Please count the lines in the data below that contain the string "liquidity" and reply with that number alone.
################
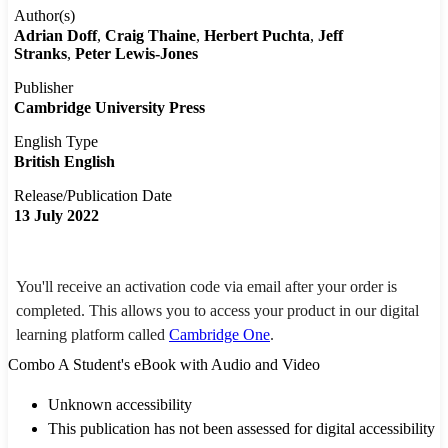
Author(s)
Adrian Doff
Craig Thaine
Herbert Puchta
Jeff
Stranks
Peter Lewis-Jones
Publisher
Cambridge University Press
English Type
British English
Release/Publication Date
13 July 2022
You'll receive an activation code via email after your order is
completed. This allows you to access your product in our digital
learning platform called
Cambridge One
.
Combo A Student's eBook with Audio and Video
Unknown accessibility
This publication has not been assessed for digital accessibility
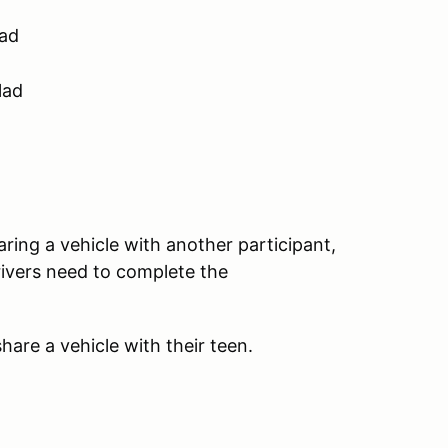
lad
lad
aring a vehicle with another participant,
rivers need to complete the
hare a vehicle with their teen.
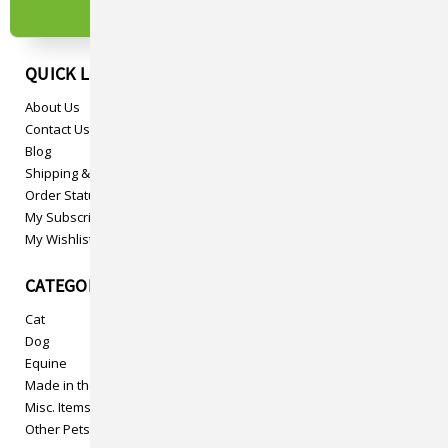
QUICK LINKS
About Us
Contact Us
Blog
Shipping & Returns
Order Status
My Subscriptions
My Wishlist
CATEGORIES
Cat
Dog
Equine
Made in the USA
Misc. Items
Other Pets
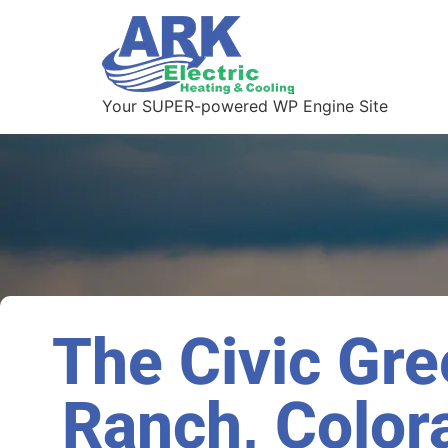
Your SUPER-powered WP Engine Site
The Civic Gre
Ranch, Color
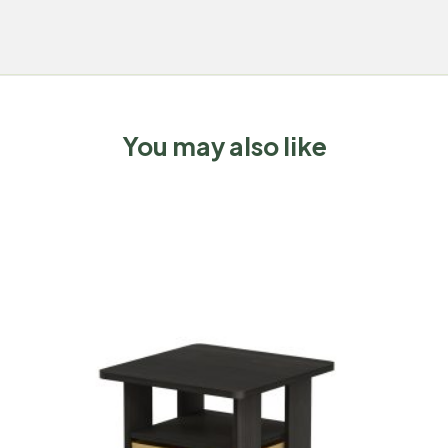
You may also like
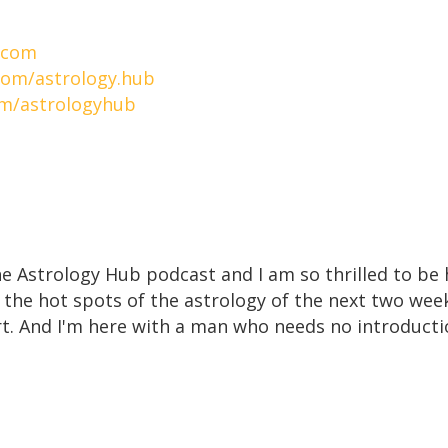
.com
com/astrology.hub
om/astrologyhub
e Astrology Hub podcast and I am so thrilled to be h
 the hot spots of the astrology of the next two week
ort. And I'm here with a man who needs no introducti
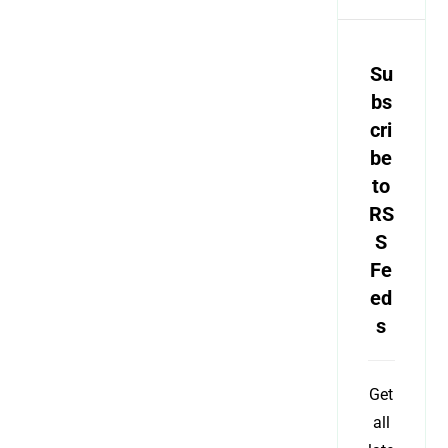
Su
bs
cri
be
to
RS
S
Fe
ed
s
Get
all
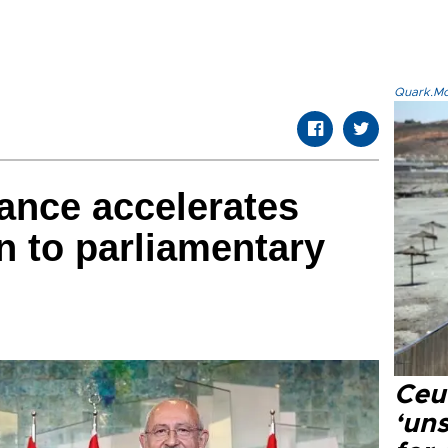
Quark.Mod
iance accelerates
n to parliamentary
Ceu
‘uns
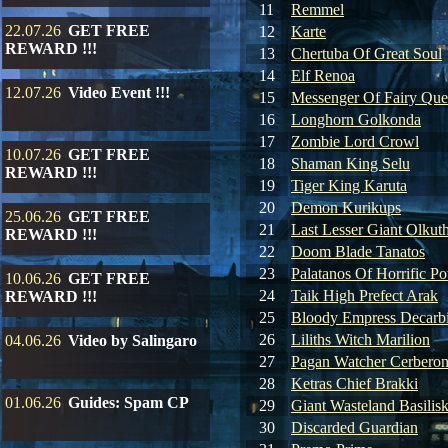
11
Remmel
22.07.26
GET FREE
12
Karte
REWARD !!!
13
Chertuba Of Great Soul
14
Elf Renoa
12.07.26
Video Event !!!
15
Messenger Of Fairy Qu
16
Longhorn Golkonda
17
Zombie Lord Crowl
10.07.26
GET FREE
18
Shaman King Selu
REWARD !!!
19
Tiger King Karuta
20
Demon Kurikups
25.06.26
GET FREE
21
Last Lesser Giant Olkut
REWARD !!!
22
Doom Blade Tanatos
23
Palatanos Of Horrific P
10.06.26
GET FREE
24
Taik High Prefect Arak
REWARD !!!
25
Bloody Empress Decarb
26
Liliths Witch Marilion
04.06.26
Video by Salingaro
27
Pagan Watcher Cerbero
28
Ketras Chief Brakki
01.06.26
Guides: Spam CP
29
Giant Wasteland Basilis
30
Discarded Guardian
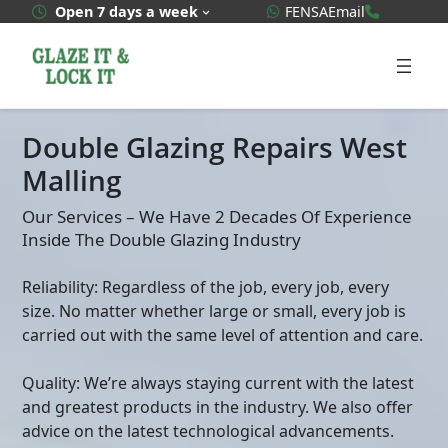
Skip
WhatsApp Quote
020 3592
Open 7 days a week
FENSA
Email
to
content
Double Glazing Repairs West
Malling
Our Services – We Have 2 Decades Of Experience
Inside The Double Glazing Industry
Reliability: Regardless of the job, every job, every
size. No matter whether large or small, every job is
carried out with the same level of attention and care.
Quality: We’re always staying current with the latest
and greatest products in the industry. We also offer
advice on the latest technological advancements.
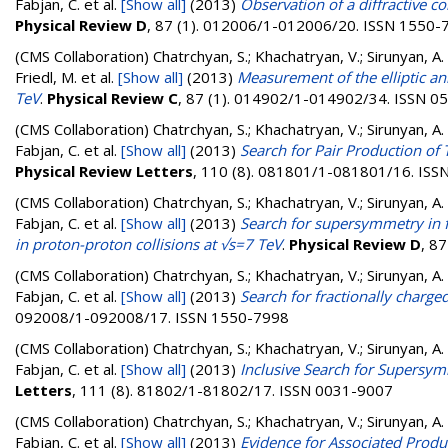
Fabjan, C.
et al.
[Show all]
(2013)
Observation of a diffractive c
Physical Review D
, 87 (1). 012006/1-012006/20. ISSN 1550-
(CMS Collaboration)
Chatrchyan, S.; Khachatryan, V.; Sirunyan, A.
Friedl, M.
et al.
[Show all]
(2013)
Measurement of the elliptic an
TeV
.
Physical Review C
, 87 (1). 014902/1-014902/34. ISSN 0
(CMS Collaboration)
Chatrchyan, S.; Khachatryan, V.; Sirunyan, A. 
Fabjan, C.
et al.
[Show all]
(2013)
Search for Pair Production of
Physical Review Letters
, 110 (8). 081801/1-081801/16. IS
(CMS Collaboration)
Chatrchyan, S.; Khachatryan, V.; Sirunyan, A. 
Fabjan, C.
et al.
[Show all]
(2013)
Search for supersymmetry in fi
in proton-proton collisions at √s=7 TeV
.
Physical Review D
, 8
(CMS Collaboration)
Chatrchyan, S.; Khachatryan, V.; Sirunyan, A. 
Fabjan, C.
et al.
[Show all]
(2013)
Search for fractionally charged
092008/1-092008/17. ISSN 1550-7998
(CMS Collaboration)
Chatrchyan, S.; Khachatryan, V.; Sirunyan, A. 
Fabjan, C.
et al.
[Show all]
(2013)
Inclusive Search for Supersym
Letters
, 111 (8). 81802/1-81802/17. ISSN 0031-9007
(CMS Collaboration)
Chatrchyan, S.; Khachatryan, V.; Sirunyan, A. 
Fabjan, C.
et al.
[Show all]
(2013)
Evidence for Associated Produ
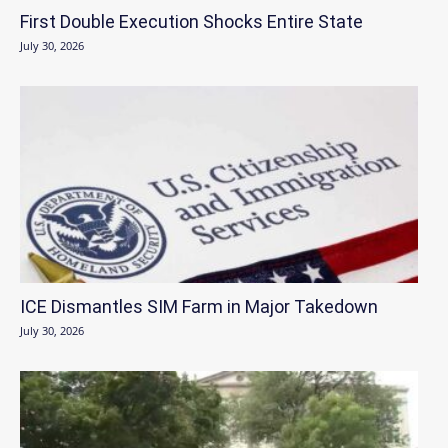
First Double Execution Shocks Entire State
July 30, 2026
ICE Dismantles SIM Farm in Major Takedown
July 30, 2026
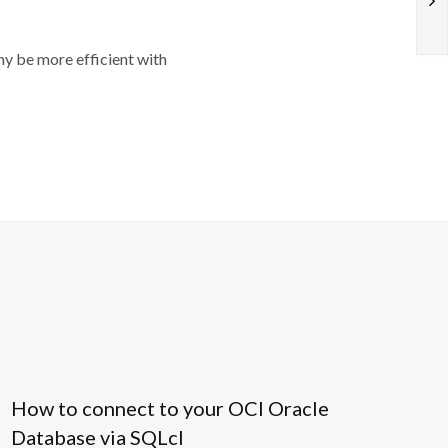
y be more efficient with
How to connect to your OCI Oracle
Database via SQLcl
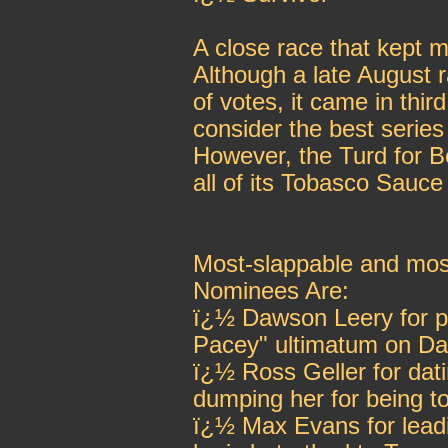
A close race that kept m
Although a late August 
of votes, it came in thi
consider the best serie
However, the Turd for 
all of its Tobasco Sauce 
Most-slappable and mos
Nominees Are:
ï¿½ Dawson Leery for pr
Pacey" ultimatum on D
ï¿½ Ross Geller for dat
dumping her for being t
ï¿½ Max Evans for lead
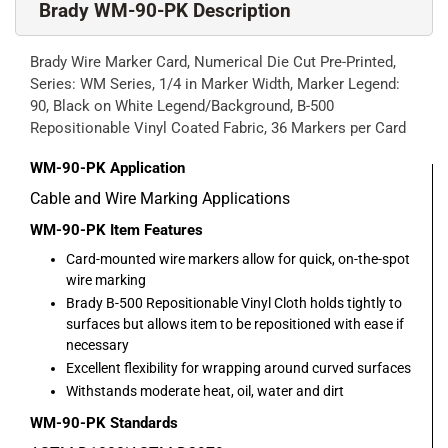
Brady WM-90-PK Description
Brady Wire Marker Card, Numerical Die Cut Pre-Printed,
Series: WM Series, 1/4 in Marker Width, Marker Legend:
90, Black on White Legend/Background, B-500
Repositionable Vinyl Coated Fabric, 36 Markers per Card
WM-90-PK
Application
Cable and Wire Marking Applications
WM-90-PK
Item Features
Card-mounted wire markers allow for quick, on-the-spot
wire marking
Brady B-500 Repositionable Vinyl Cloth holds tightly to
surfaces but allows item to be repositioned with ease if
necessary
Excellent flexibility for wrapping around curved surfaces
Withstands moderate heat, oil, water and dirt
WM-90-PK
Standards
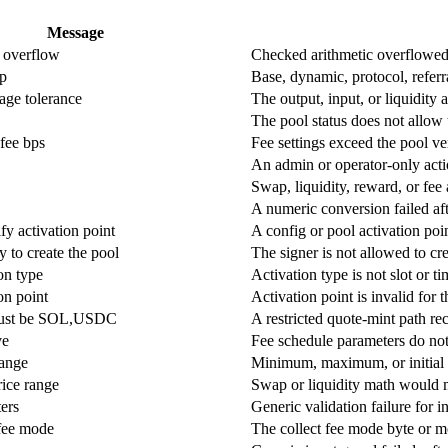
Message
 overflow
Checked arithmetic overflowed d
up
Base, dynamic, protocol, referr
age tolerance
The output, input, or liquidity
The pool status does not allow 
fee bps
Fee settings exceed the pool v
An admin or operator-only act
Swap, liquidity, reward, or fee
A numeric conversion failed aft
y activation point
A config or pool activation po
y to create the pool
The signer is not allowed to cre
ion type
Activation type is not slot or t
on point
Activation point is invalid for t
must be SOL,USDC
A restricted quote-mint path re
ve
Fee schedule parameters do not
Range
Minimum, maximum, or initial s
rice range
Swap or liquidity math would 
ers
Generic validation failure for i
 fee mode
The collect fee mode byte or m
################
* _Task response_
3